WHAT IS ASKED —
Find every line below that contains the string "NewBodyOperationType", and copy each of those lines. Case matters.

EXTRACTED MATERIAL —
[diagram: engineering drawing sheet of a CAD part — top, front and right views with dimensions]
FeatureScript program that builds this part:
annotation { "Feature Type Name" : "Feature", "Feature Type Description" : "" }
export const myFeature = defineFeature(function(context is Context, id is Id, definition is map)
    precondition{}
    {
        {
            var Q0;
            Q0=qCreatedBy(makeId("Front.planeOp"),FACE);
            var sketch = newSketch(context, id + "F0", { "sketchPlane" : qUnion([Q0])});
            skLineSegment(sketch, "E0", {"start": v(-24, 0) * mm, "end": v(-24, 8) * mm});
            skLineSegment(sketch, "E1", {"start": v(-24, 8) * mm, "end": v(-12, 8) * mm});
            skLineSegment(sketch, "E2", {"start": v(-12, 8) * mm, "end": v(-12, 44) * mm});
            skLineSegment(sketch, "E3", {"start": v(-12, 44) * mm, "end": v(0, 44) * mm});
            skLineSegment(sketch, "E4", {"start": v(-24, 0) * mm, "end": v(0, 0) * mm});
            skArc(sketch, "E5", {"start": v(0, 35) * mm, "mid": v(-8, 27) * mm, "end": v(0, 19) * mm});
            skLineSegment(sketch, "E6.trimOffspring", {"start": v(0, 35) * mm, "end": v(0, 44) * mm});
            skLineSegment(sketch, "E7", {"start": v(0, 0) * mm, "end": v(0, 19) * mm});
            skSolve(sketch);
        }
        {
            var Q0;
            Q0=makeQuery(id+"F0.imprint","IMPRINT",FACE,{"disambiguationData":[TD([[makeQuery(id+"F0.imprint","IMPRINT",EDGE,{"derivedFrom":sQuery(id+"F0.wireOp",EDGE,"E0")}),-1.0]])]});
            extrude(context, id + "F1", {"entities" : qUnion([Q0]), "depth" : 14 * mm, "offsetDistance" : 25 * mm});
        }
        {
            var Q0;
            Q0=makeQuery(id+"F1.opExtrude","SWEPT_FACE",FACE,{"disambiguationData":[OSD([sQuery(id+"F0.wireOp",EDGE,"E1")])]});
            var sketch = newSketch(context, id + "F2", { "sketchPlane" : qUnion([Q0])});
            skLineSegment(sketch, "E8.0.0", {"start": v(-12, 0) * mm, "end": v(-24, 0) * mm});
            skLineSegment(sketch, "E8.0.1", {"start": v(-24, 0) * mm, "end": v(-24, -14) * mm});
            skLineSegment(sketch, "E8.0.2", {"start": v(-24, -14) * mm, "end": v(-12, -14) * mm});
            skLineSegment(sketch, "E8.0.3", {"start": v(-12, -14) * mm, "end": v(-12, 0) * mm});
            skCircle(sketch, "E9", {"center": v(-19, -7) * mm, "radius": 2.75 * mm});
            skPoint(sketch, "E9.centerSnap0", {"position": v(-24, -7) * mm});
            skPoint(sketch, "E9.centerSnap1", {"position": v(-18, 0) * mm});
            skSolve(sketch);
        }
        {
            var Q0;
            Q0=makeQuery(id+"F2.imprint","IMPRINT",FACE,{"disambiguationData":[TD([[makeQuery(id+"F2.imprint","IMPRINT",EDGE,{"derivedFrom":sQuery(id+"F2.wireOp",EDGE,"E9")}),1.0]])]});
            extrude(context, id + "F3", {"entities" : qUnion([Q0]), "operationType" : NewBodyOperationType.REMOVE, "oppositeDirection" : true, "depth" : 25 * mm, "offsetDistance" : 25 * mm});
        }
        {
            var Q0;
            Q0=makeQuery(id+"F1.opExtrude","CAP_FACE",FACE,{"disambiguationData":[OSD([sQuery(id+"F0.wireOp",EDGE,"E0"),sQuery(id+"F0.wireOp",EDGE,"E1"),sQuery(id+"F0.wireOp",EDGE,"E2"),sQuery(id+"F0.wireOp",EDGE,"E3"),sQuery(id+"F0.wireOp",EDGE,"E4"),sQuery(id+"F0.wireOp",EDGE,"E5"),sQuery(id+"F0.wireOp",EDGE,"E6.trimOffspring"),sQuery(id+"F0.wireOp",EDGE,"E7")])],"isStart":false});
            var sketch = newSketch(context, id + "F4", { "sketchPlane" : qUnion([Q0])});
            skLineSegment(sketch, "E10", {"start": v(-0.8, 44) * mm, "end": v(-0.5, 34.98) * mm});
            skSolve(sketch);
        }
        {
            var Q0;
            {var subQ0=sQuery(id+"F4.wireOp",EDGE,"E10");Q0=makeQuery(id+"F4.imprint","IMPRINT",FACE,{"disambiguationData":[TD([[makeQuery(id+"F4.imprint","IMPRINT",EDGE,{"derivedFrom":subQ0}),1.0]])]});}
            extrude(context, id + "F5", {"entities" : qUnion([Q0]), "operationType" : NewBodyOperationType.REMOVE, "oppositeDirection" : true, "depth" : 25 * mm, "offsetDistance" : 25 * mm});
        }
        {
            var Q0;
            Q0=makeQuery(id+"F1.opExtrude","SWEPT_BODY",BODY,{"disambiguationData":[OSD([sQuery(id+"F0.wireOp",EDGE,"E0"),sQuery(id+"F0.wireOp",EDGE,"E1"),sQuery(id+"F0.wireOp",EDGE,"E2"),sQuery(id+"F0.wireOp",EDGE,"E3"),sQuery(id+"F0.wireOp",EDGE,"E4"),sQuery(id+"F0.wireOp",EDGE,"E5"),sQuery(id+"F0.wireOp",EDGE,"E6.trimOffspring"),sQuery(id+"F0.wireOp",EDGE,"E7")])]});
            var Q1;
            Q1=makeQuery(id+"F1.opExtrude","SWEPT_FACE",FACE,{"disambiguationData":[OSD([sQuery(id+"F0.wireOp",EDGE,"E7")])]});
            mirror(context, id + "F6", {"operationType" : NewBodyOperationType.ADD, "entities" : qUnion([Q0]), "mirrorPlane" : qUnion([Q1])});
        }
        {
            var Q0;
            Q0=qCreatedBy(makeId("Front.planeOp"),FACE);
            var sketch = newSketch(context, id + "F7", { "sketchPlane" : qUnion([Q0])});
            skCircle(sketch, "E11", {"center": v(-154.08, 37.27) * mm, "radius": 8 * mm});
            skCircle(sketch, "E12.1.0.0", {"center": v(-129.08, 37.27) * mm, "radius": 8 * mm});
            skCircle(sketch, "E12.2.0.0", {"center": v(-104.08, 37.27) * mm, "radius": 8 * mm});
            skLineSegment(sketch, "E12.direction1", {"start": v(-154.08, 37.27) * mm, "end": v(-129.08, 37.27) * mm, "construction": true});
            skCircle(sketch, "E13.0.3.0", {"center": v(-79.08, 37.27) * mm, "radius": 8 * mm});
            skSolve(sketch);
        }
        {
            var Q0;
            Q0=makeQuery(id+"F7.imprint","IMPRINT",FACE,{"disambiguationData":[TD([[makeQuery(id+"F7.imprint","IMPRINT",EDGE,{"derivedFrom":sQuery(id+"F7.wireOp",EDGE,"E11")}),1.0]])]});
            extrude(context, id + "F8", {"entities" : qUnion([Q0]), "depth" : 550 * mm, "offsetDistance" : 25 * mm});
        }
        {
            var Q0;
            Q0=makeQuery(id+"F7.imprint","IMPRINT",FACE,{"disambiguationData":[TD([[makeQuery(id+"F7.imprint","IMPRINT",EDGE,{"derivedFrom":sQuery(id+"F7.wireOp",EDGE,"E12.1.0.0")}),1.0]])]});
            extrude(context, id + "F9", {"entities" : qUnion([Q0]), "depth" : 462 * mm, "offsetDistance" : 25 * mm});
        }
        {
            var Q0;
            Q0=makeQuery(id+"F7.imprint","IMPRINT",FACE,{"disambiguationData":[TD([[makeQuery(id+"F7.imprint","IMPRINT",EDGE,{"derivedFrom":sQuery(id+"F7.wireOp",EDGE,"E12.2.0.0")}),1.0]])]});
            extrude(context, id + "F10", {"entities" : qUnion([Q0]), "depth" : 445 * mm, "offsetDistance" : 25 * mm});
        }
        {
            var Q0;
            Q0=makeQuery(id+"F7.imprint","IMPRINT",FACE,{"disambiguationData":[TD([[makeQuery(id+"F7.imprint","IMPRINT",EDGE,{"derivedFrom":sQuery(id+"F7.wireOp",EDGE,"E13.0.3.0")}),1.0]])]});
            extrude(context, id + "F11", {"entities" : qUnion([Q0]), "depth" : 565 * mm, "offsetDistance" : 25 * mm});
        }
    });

COMPLETE OUTPUT —
            extrude(context, id + "F3", {"entities" : qUnion([Q0]), "operationType" : NewBodyOperationType.REMOVE, "oppositeDirection" : true, "depth" : 25 * mm, "offsetDistance" : 25 * mm});
            extrude(context, id + "F5", {"entities" : qUnion([Q0]), "operationType" : NewBodyOperationType.REMOVE, "oppositeDirection" : true, "depth" : 25 * mm, "offsetDistance" : 25 * mm});
            mirror(context, id + "F6", {"operationType" : NewBodyOperationType.ADD, "entities" : qUnion([Q0]), "mirrorPlane" : qUnion([Q1])});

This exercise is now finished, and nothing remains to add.